L’Italia occupa il 19° posto della graduatoria dei Paesi considerati nel confronto, piuttosto lontana dalle posizioni di vertice occupate quasi interamente dai Paesi nordeuropei, una posizione poco confortante anche in considerazione del notevole sviluppo delle coste italiane (oltre 8mila chilometri) che lascerebbero supporre un maggiore sfruttamento e una migliore infrastrutturazione delle vie marittime, almeno pari a quello delle altre economie avanzate.

 

Deficit nei processi organizzativi e attuali sviluppi

Le ragioni della sconnessione del Paese sono in buona parte dovute ad una scarsa integrazione tra l’evoluzione del tessuto e stato dell’intelaiatura trasportistica. Tale limite ha determinato un grave arretramento dell’industria che si muove intorno ai servizi logistici e di trasporto che a loro volta si sono sviluppati su modelli organizzativi e sistemi tecnologici poco avanzati che ne limitano le performance.

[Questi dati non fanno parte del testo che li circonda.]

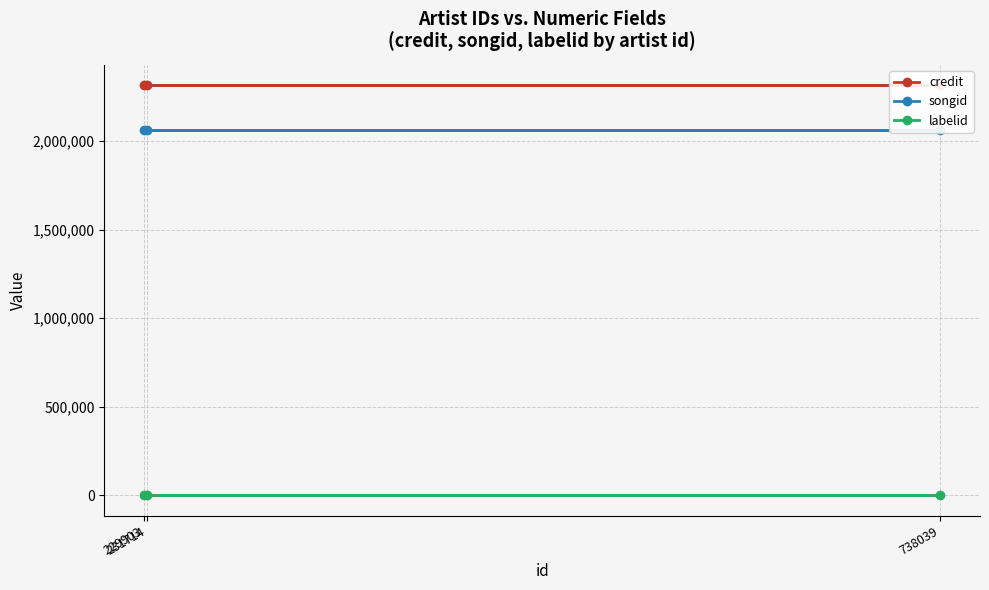

What is the difference between the highest and lowest values at 231714?

2314504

Tale livello d’inadeguatezza del quadro infrastrutturale nazionale e nello specifico di una ridotta accessibilità digitale deve essere superato tramite l’introduzione di processi rivolti allo spostamento e alla gestione logistica delle merci, ne sono un esempio il Port Management Information System (PMIS), AIDA (Automazione Integrata Dogane Accise, Intelligent Transport System (ITS), piattaforma Integrata della Logistica (PIL), Port Community System (PCS), sistemi informatici di comunicazione e di controllo in grado di  agevolare e accelerare procedure e attività.  Si tratta di progetti estremamente importanti, competitivi e di livello internazionale che però dovrebbero espandersi in modo omogeneo e tramite una regia comune. In aggiunta a ciò sarebbe opportuno intervenire specificamente su ogni singola modalità di trasporto, cercando in generale di migliorare l’intero sistema di integrazione logistica.